I had a feeling that this was related to the shutdown and restart (power on) process, so tried to manually start the vSAN cluster using the following command:
python /usr/lib/vmware/vsan/bin/reboot_helper.py recover
This command returned numerous tracebacks, and ultimately timed out after reporting:
Recovery is not ready, retry after 10s...
The Solution
I was convinced this was related to a bug in the automated scripts, so after adjusting my searching, I came across a VMware KB providing information on How to handle inconsistent cluster power status in vSAN shutdown workflow.
I was convinced this would help our issue, however the KB didn’t exactly describe the symptoms and errors we had. Scenario 3 was close, but symptoms were not exact.
At this point, I initiated a VMware Support ticket with VMware GSS, who after checking, confirmed it was the issue in the KB.
The Shutdown script sets “DOMPauseAllCCPs” to 1 (pausing all functions), and “IgnoreClusterMemberListUpdates” to 1. When you choose to Restart and Power on the cluster, these get set back to 0.
In our case, “IgnoreClusterMemberListUpdates” was set back to 0 during the restart and power on, however “DOMPauseAllCCPs” was still set to 1.
After setting DOMPauseAllCCPs” to “0” on all hosts, the VM’s were immediately accessibly, and the issue was resolved.
To check these variables:
esxcfg-advcfg -g /VSAN/DOMPauseAllCCPs
esxcfg-advcfg -g /VSAN/IgnoreClusterMemberListUpdates
To set these variables (to undo what the shutdown script did):
esxcfg-advcfg -s 0 /VSAN/DOMPauseAllCCPs
esxcfg-advcfg -s 0 /VSAN/IgnoreClusterMemberListUpdates
When checking or setting these, you must do it on all vSAN nodes (ESXi hosts) in the vSAN Cluster.

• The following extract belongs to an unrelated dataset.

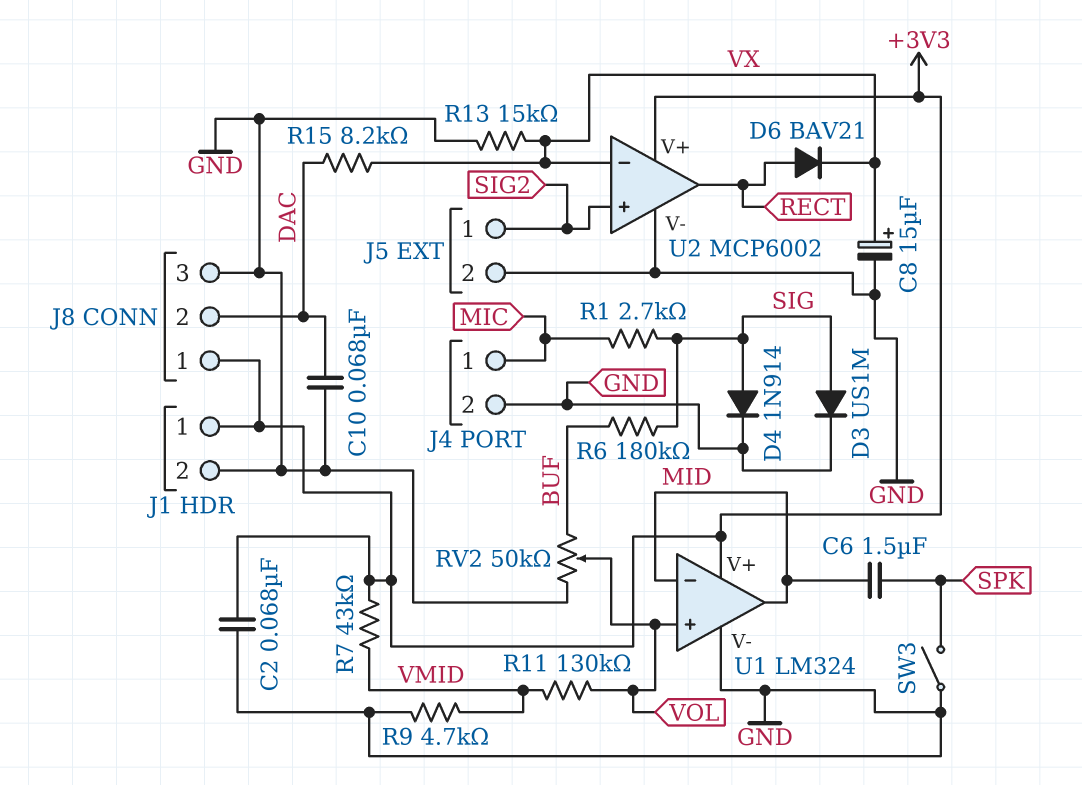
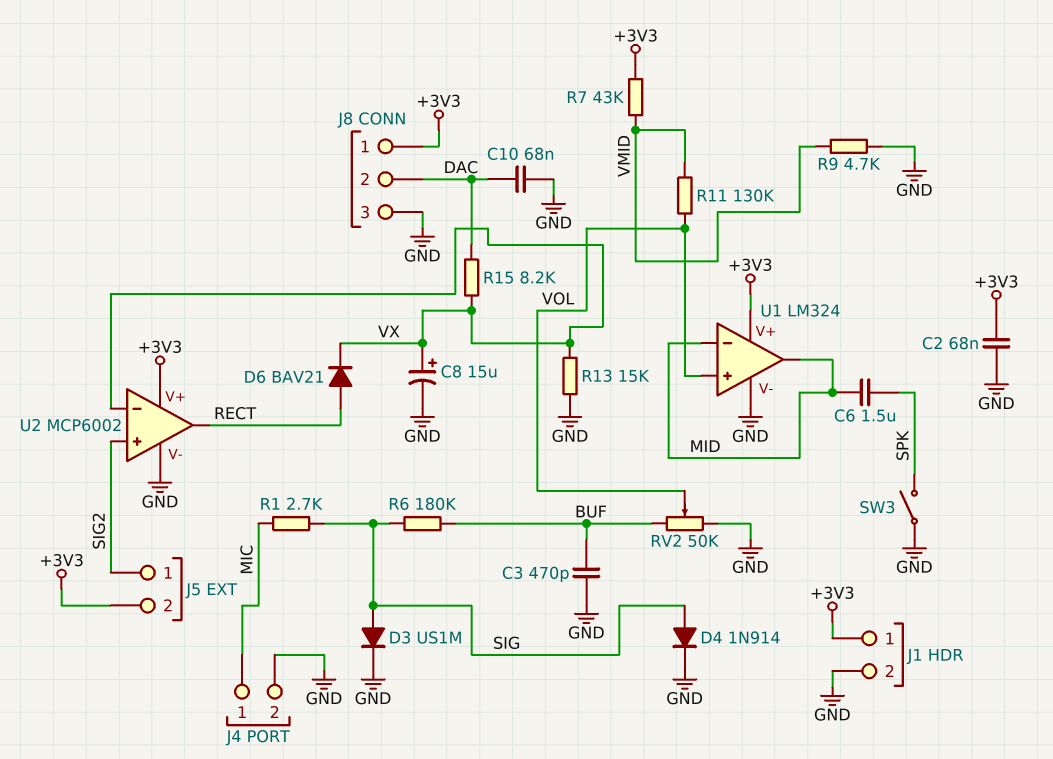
C3: none -> 470pF (BUF, GND)
J5 pin 2: GND -> +3V3

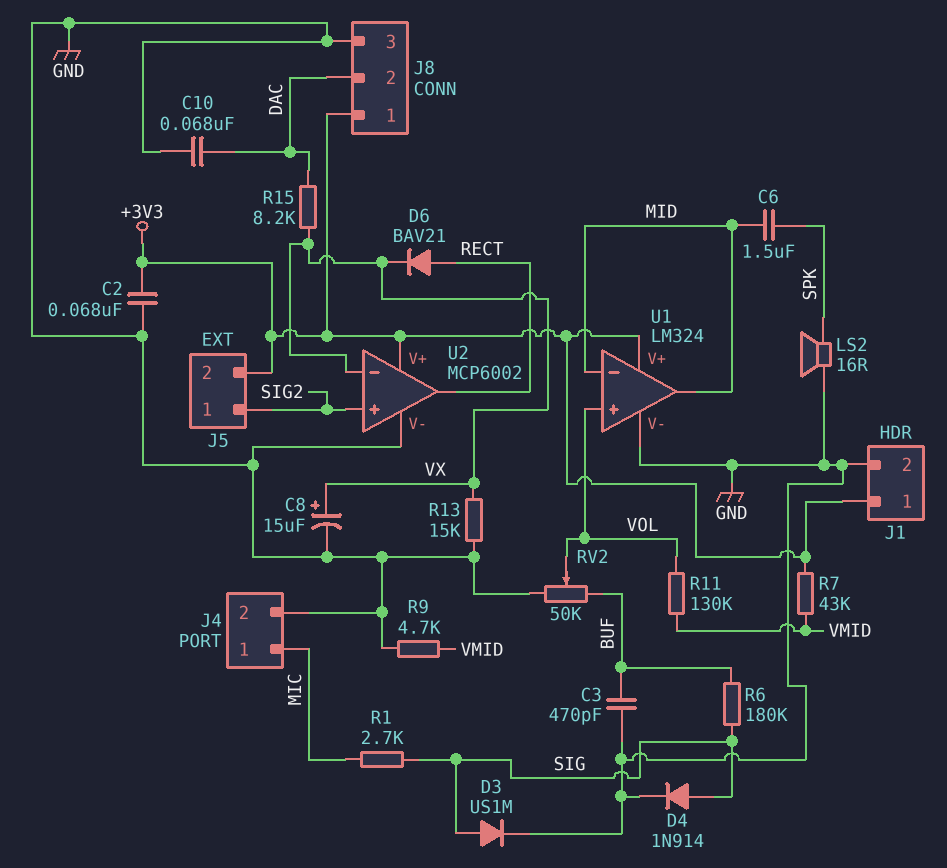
LS2: none -> speaker 16R (GND, SPK)
SW3: switch (GND, SPK) -> none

great and very helpful article
many thanks
HOLY MOLY this article saved my life (well, my infrastructure). You are a GODSEND. I would never have figured out “DOMPauseAllCCPs”. That did the trick, after I had used the vcenter UI to shut down, but then lost the orchestration host and had to rebuild it. I tried the python script to recover, and it did not work! Once I set the CCPs option, presto, vSAN came back to life!!
THANK YOU!
jesus thank you man just saved prod
Glad to hear it helped!
Another thanks!! This saved me a lot of headache
Thanks very much for this process. You saved me a ton of headache…
Thank you so much. So so much!
thank you so much!
I powered off my home lab because of a crazy storm, had the exact same problem you described. Stumbled onto your blog post and yep, DOMPauseAllCCPs was still set to 1. Changed to 0 and VMs immediately available and operational. Thanks!
Hi, I just wanted to thank you so much!